L’Afrique du Sud est un partenaire de confiance pour la France. Le Président de la République Emmanuel Macron s’entretient très régulièrement avec le président Ramaphosa. De mon côté, je travaille étroitement avec Naledi Pandor sur tous les grands défis internationaux. C’est bien sûr le cas concernant la guerre en Ukraine, sur laquelle nous échangeons sur nos positions et regardons comment nos pays peuvent apporter des solutions. Nous avons par ailleurs un même attachement à la défense du multilatéralisme et au droit international, qui sont des enjeux importants de la guerre en Ukraine, ainsi qu’à la réforme de la gouvernance mondiale où nous soutenons un renforcement du rôle des pays africains. Avec mon homologue, nous évoquerons aussi d’autres sujets de coopération qui seront au cœur de ma visite, comme le climat, la santé et nos liens humains avec la jeunesse, le sport et l’éducation. La venue à Paris du Président Ramaphosa dans quelques jours pour le sommet pour un Nouveau pacte financier mondial en est un témoignage. Nous agissons ensemble pour le bien commun.
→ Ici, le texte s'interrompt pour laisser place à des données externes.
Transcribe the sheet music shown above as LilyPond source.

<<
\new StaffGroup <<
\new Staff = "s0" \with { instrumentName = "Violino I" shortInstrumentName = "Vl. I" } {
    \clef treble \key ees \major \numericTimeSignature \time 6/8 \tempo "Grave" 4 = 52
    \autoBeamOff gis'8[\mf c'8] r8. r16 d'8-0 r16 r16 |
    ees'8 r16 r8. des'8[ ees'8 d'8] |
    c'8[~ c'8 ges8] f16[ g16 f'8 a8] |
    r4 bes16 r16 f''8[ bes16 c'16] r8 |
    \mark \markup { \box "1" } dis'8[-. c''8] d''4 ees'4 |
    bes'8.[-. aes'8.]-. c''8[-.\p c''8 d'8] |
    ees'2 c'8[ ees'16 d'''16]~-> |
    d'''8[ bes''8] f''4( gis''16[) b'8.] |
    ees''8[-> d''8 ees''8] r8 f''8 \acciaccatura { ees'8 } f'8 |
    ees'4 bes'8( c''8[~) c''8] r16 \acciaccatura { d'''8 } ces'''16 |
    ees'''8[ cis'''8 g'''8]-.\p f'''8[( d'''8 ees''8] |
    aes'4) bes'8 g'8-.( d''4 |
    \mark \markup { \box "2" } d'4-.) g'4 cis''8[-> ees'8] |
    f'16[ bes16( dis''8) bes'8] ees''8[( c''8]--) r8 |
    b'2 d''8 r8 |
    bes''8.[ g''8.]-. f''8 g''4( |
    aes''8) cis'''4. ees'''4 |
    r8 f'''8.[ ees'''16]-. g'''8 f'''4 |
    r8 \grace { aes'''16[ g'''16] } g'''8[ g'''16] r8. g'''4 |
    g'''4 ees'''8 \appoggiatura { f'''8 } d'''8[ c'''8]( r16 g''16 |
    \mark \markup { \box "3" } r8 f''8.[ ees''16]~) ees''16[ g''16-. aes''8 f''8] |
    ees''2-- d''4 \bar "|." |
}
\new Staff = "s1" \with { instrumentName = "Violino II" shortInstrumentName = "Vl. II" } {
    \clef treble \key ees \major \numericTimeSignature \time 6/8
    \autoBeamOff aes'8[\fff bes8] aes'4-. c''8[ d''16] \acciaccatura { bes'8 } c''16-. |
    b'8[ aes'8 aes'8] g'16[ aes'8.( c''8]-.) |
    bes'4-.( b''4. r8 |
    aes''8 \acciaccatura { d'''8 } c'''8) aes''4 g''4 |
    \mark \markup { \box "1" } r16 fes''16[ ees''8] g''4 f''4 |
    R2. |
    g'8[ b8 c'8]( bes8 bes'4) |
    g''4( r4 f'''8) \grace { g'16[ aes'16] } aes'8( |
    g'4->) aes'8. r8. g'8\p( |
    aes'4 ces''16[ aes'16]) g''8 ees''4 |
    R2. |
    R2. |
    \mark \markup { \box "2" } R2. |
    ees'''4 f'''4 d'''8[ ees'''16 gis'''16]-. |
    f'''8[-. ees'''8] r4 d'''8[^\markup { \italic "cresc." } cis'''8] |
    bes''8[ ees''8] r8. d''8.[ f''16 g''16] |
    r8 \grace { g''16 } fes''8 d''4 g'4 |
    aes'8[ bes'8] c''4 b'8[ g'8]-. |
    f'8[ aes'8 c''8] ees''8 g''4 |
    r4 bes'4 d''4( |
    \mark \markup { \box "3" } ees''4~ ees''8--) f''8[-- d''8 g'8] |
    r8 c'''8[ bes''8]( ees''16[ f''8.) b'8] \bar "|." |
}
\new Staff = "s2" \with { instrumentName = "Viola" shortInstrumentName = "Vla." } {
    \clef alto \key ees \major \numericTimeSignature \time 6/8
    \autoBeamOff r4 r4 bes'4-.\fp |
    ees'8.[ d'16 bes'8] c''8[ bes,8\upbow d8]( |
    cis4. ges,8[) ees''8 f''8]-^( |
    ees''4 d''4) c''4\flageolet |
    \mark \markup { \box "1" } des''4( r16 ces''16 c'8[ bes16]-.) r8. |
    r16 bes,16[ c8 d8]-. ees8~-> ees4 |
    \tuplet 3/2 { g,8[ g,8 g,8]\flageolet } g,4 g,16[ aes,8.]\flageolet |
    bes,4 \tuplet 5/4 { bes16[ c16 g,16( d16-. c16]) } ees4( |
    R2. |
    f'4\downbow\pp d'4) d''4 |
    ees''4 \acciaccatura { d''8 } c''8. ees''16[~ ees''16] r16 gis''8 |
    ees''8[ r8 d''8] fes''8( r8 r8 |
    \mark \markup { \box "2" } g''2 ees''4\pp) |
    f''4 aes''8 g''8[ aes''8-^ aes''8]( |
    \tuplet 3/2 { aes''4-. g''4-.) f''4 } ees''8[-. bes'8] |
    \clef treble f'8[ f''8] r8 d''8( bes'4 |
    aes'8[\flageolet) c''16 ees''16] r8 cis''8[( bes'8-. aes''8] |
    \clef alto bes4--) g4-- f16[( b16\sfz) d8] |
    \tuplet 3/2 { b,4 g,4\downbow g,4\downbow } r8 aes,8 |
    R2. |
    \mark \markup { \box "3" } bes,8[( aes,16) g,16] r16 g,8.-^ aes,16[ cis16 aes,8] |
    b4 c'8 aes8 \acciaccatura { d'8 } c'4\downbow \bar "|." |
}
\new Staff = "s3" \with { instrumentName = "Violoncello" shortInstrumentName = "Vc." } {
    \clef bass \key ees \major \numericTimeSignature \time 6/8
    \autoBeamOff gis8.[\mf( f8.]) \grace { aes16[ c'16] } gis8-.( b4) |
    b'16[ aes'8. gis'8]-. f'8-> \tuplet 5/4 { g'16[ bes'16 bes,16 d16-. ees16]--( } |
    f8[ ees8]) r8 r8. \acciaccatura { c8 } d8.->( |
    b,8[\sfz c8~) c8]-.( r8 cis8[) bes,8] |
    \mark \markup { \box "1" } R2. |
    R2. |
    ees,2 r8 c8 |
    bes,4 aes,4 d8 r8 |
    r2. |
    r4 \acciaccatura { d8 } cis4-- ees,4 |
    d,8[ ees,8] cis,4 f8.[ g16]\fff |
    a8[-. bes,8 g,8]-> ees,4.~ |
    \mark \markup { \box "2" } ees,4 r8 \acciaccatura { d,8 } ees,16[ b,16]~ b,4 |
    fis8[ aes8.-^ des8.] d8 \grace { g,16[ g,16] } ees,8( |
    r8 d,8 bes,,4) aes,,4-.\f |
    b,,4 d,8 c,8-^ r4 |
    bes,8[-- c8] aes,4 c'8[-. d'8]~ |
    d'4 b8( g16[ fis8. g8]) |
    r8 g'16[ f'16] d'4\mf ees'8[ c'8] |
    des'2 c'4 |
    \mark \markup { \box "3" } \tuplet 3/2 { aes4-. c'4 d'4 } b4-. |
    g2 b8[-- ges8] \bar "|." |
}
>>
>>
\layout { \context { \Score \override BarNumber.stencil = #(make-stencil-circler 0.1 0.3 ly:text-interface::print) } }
La France est l’un des partenaires internationaux du Partenariat pour une transition énergétique juste. Êtes-vous satisfait des progrès réalisés par Pretoria dans la mise en œuvre du JETP ? Les choses avancent-elles assez vite ? La nomination d’un ministre de l’électricité par M. Ramaphosa a-t-elle été utile ? Quel est l’état actuel de la contribution de la France ?

Le climat est un sujet de préoccupation majeure pour nos concitoyens dans nos deux pays et une priorité de notre politique étrangère. Nous sommes heureux d’être partenaires du JET-P [Just Energy Partnership Partnership], dans lequel nous allons investir 1 milliard d’euros. J’insiste sur l’adjectif « juste » pour qualifier cette transition. Un point essentiel pour nous, c’est en effet que les populations et les territoires économiquement dépendants de la production de charbon puissent diversifier leurs activités. Cette transition ne peut réussir que si elle est juste socialement. Notre effort va d’ailleurs bien au-delà. Jeudi, nous allons accueillir à Paris un Sommet sur le nouveau pacte financier mondial qui permettra de mieux répondre aux besoins de financement des pays qui en ont le plus besoin, notamment pour leur transition écologique. Aucun pays ne doit avoir à choisir entre la réduction de la pauvreté et la protection de la planète.

La France a subi des revers en Afrique, au Mali, au Burkina Faso, en République centrafricaine, etc. Comment réajuste-t-elle sa politique africaine en conséquence ?

Le président Macron a engagé une profonde réforme de nos relations avec les pays du continent africain. Cela a été fait dès son discours à des étudiants à Ouagadougou, en 2017. Il a eu l’occasion d’y revenir au sommet de Montpellier, en 2021, auquel ont participé de nombreux acteurs de la société civile, artistes, entrepreneurs, et intellectuels, et notamment beaucoup de jeunes Sud-Africains Nous voulons bâtir une nouvelle relation, partenariale et responsable, dans laquelle nous traitons ensemble nos défis communs, tout en assumant aussi nos intérêts. Nous renforçons nos axes de coopération dans l’innovation, la culture, l’entrepreneuriat, l’égalité femmes-hommes et la lutte contre le changement climatique, où nous avons tant à faire ensemble. Nous pouvons nous appuyer sur les liens humains très intenses que nous avons avec de nombreux pays africains. Quant à la sécurité, qui fait naturellement partie de nos préoccupations communes, nous avons été amenés à intervenir fortement dans la lutte contre le terrorisme et en soutien à des initiatives sur des crises régionales. Ces actions, nous ne les menons qu’à la demande des gouvernements des pays concernés, dans un cadre international conforme aux résolutions des Nations unies, et en coopération avec les organisations régionales, notamment l’Union africaine. Nous sommes fiers d’être un partenaire fiable des pays africains dans ce domaine et de voir un engagement accru de l’ensemble de nos partenaires de l’Union européenne. Contrairement à ce qu’on peut lire parfois, je vous assure que nos relations sont bonnes avec l’immense majorité des 54 pays d’Afrique.